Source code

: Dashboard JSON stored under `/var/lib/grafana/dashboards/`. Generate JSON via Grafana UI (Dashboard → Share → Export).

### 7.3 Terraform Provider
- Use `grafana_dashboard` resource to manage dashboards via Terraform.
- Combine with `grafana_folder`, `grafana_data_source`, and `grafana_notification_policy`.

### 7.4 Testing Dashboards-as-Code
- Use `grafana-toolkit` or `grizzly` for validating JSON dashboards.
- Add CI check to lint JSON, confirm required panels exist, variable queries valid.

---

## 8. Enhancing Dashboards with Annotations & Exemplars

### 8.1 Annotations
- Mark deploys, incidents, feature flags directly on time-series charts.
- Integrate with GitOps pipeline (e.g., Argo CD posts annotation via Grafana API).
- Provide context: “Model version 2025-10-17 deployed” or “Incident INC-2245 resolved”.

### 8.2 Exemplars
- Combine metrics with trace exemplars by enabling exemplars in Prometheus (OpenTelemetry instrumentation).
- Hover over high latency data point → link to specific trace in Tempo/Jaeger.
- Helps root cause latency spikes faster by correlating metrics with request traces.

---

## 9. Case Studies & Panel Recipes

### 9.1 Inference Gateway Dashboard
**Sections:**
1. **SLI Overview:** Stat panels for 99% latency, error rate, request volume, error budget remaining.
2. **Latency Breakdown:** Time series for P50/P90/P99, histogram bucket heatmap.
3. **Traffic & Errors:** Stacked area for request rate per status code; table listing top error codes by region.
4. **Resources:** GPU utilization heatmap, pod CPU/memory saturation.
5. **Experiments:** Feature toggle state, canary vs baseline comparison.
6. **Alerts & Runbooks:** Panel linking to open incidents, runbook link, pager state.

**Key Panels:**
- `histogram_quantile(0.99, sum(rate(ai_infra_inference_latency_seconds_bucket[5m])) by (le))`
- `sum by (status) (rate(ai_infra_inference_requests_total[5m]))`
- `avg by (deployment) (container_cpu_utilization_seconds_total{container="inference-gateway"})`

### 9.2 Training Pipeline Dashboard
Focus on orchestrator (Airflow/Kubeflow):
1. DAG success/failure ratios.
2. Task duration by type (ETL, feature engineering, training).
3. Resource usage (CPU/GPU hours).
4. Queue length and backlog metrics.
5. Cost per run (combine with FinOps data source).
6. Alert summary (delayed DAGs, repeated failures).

Required work: Could you copy out all the data above word for word, keeping every line, symbol and bit of formatting unchanged?

Written reply:
Source code

: Dashboard JSON stored under `/var/lib/grafana/dashboards/`. Generate JSON via Grafana UI (Dashboard → Share → Export).

### 7.3 Terraform Provider
- Use `grafana_dashboard` resource to manage dashboards via Terraform.
- Combine with `grafana_folder`, `grafana_data_source`, and `grafana_notification_policy`.

### 7.4 Testing Dashboards-as-Code
- Use `grafana-toolkit` or `grizzly` for validating JSON dashboards.
- Add CI check to lint JSON, confirm required panels exist, variable queries valid.

---

## 8. Enhancing Dashboards with Annotations & Exemplars

### 8.1 Annotations
- Mark deploys, incidents, feature flags directly on time-series charts.
- Integrate with GitOps pipeline (e.g., Argo CD posts annotation via Grafana API).
- Provide context: “Model version 2025-10-17 deployed” or “Incident INC-2245 resolved”.

### 8.2 Exemplars
- Combine metrics with trace exemplars by enabling exemplars in Prometheus (OpenTelemetry instrumentation).
- Hover over high latency data point → link to specific trace in Tempo/Jaeger.
- Helps root cause latency spikes faster by correlating metrics with request traces.

---

## 9. Case Studies & Panel Recipes

### 9.1 Inference Gateway Dashboard
**Sections:**
1. **SLI Overview:** Stat panels for 99% latency, error rate, request volume, error budget remaining.
2. **Latency Breakdown:** Time series for P50/P90/P99, histogram bucket heatmap.
3. **Traffic & Errors:** Stacked area for request rate per status code; table listing top error codes by region.
4. **Resources:** GPU utilization heatmap, pod CPU/memory saturation.
5. **Experiments:** Feature toggle state, canary vs baseline comparison.
6. **Alerts & Runbooks:** Panel linking to open incidents, runbook link, pager state.

**Key Panels:**
- `histogram_quantile(0.99, sum(rate(ai_infra_inference_latency_seconds_bucket[5m])) by (le))`
- `sum by (status) (rate(ai_infra_inference_requests_total[5m]))`
- `avg by (deployment) (container_cpu_utilization_seconds_total{container="inference-gateway"})`

### 9.2 Training Pipeline Dashboard
Focus on orchestrator (Airflow/Kubeflow):
1. DAG success/failure ratios.
2. Task duration by type (ETL, feature engineering, training).
3. Resource usage (CPU/GPU hours).
4. Queue length and backlog metrics.
5. Cost per run (combine with FinOps data source).
6. Alert summary (delayed DAGs, repeated failures).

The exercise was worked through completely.